Diversification only insulates a portfolio from decline if assets remain uncorrelated. Stock market crashes are largely non-diversifiable within the stock market. This is because the correlations between stocks increase dramatically in volatile market conditions. Such is the fate of Direxion’s Daily Technology Bull fund, hereinafter referred to as TECL.
The following companies comprise the top ten components of TECL, abstracted on 16 March 2020 and alphabetized by company name:
- Accenture (ACN)
- Adobe (ADBE)
- Apple (APPL)
- Cisco (CSCO)
- Intel (INTC)
- Mastercard (MA)
- Microsoft (MSFT)
- Nvidia (NVDA)
- Salesforce (CRM)
- Visa (V)
Each company was added to the Security Explorer on our Ticksift platform. Closing prices for the last year, year-to-date, and the last month were pulled, and correlations between securities were charted as correlograms.
Figures and Commentary
Correlograms of decreasing look-back period are presented in trio. Their increasing pallor implies increasing correlation.

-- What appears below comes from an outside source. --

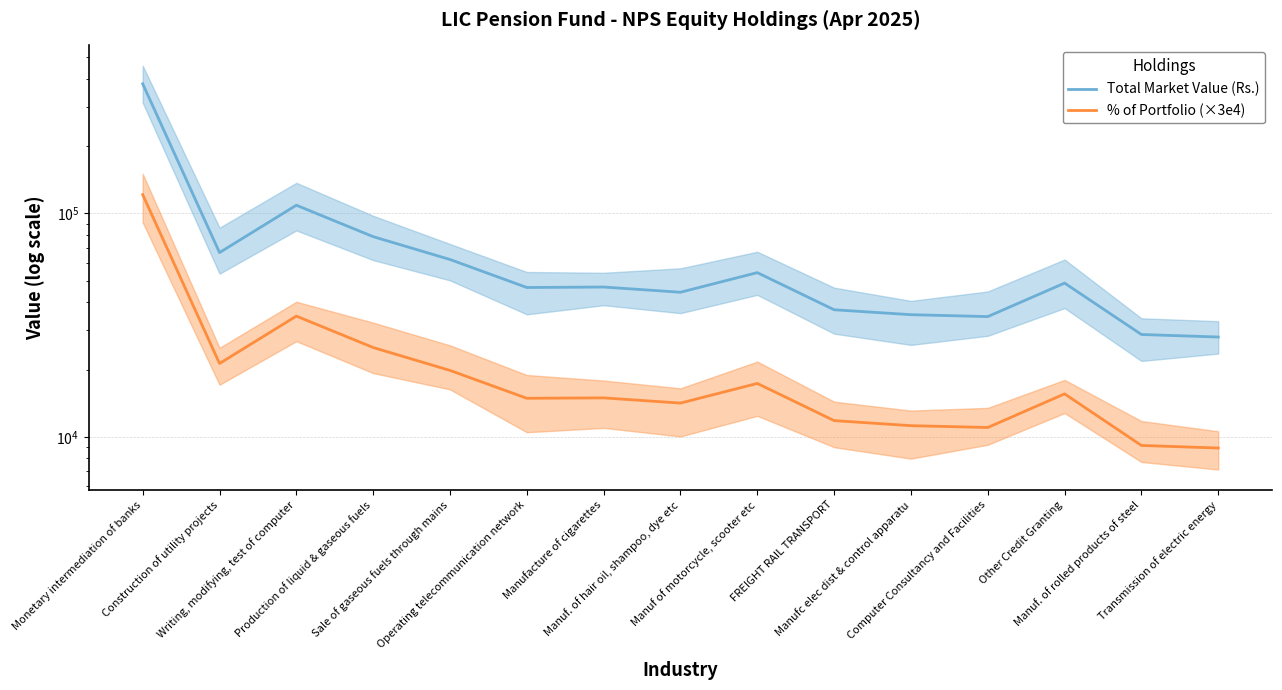

List the labels in order of Total Market Value (Rs.) value, smallest first.

Transmission of electric energy, Manuf. of rolled products of steel, Computer Consultancy and Facilities, Manufc elec dist & control apparatu, FREIGHT RAIL TRANSPORT, Manuf. of hair oil, shampoo, dye etc, Operating telecommunication network, Manufacture of cigarettes, Other Credit Granting, Manuf of motorcycle, scooter etc, Sale of gaseous fuels through mains, Construction of utility projects, Production of liquid & gaseous fuels, Writing, modifying, test of computer, Monetary intermediation of banks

Fig. 1: Correlogram for TECL securities from 2019-03-13 to 2020-03-13
Fig. 2: Correlogram for TECL securities from 2020-01-01 to 2020-03-13. All correlations are nonnegative.
Fig. 3: Correlogram for TECL securities from 2020-02-13 to 2020-03-13. The palest palette yet.
Line charts of decreasing look-back period are also presented in trio. Their increasing correlation is illustrated by the parallel lines of parallel price movements.
Fig. 4: Line chart for TECL from 2019-03-13 to 2020-03-13
Fig. 5: Line chart for TECL securities from 2020-01-01 to 2020-03-13
Fig. 6: Line chart for TECL securities from 2020-02-13 to 2020-03-13. Note that securities are moving almost perfectly in parallel.
In market routs, leveraged funds with long positions whose correlations increase may exhibit precipitous decline. The inclusion of assets classes such as cash, bonds, certain commodities, or real estate outside of real estate investment trusts may help investors weather stock market crashes. Financial derivatives, provided they were standardized and exchange-traded, survived even the toughest turbulence of 2008 without default. The problem is that volatile market conditions can make the derivatives used to hedge stock positions cost prohibitive once the bonfire of the volatilities begins.